Mango, a 250kg (550-pound) Syrian brown bear with a herniated disc, rests on a bed as veterinarians and staff prepare him for surgery at the Israeli Wildlife Hospital. Photo by Ramat Gan Safari/FLASH90

“There is such a big variety of animals here and you need to know how to fit the treatment to the right animal and its behavior,” said Elias.

“We don’t have a lot of staff and the number of animals is always increasing. It’s not easy,” she continued. “When we have 400 animals at once in the hospital and all kinds of emergencies, it’s very hard.”

The Israeli Wildlife Hospital at the Ramat Gan Safari. Photo courtesy


The hospital welcomes volunteers from around the world and young Israelis doing their National Service. Volunteers nurse baby birds and mammals, clean cages, prepare food and assist with other areas of hospitalization.
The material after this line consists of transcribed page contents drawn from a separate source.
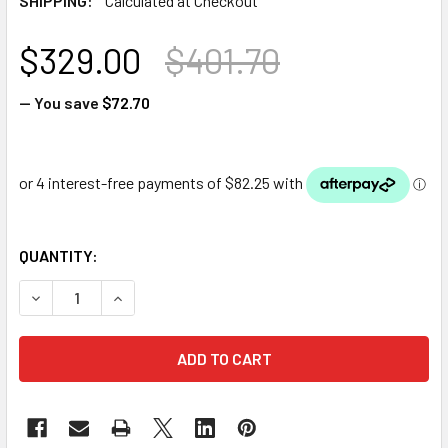
SHIPPING:
Calculated at Checkout
$329.00
$401.70
— You save
$72.70
QUANTITY:
DECREASE QUANTITY OF LUPONDS 304 GRADE DIY WATER 
INCREASE QUANTITY OF LUPONDS 304 GRADE D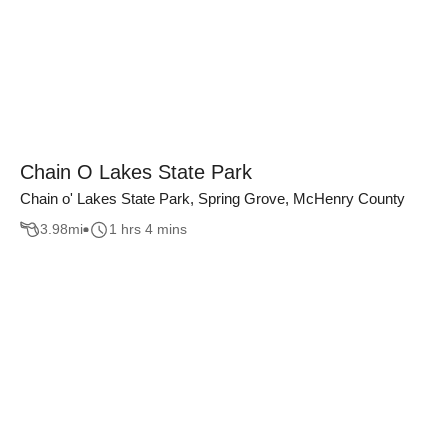
Chain O Lakes State Park
Chain o' Lakes State Park, Spring Grove, McHenry County
3.98
mi
1 hrs 4 mins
Elias says regular citizens can help out by alerting the Nature and Park Authority hotline (*3639) when they find a wild animal in need.

“It’s very important for people to know when there are baby animals or cubs in the wild, most of the time the mother is still in the area and she’s looking for food. People tend to think she abandoned the baby but it’s not the case. It’s best to call the hotline and a ranger will come check it out,” advised Elias.